Technically, we don’t have employees. It’s almost like a club, but not really, because we are incorporated as a for-profit entity. The way we did it was to recruit students who were interested in venture capital, interested in working with startups, and knew a thing or two about the stakes. We did a lot of email marketing. I sent out emails to the campus advertising the positions that we had. We put up posters all around campus as well and eventually some people started reaching out to us later on after I graduated saying they were interested in joining the team. So the team came together as a result of the outbound marketing that we did, and also some inbound marketing. We received a lot of support from the Center for Leadership Education. They were very supportive and sent out some material through their email list. They were very helpful through all the process. I’m very grateful to them for that. That’s how we eventually put together the team. We met with people that applied and we thought were interesting and had the right background. Then we selected a subset of our total applicants to join the inaugural team. Yeah it’s been a really good experience so far. Now that we have a semester experience we can definitely improve moving forward and get to the point where it’s very efficient.

How does A-level Capital make profit from its investments?

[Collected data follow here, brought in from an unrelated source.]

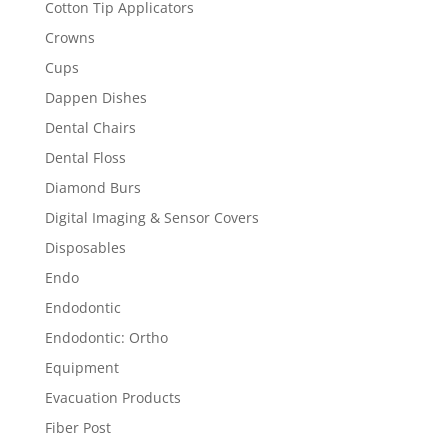
Cotton Tip Applicators
Crowns
Cups
Dappen Dishes
Dental Chairs
Dental Floss
Diamond Burs
Digital Imaging & Sensor Covers
Disposables
Endo
Endodontic
Endodontic: Ortho
Equipment
Evacuation Products
Fiber Post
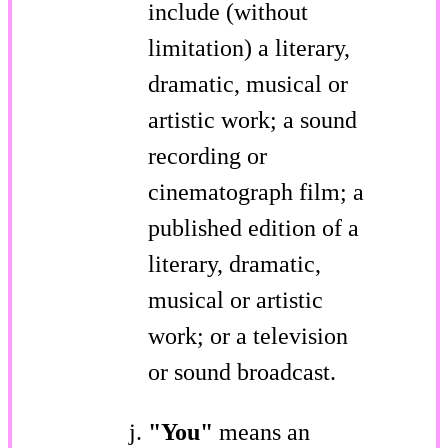
include (without
limitation) a literary,
dramatic, musical or
artistic work; a sound
recording or
cinematograph film; a
published edition of a
literary, dramatic,
musical or artistic
work; or a television
or sound broadcast.
"You"
means an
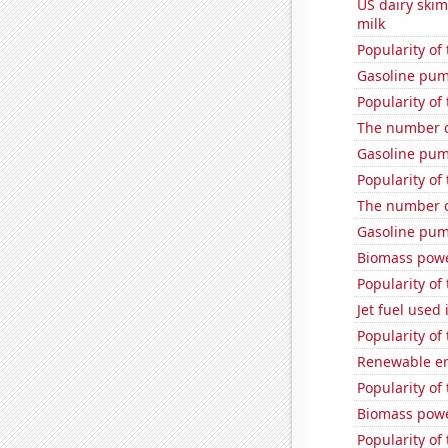
US dairy ski
milk
Popularity of
Gasoline pu
Popularity of
The number o
Gasoline pum
Popularity of
The number o
Gasoline pum
Biomass powe
Popularity of 
Jet fuel used
Popularity of 
Renewable en
Popularity of
Biomass powe
Popularity of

The way it works is, at some point there will be an exist event–either a merger or an acquisition. The legal document provides the different ways that your investment can be recouped at a later date. One of the situations is an acquisition. So if a bigger company like Apple buys one of the companies you invested in, there’s a certain way that your investment will be returned to you. Usually the term is maybe two times the money you put into the company in the case of an acquisition. Another way you can exist your investment is through an Initial Public Offering–when a company goes public on the stock market. In that situation, the value of your investment depends on what the market value of the company is at that point in time. So it could be 70 times your investment, if it’s a really great company. It takes a long time usually to get money back. The duration is usually like ten years.

How does A-level Capital get the money it invests in startups?

That comes from the fundraising process that we did earlier on, where we reached out to alumni and other people in our network to support what we were working on, like venture capitalists, and people in the technology industry who understood what venture capital was and why it was important. I personally invested in the fund, and Elizabeth personally invested in the fund as well. That is how we put together the bigger pool of capital that we have.

So A-level Capital is like a facilitator that reaches out to people who want to invest and to those who want to be invested in.

Yeah, that’s a good way to think about it. We find capital and we give it to people who need capital. So we do all the work in between. Some people have money but have no time, so we take their money. Some people have time but no money, so we give them money–if they’re good (chuckles).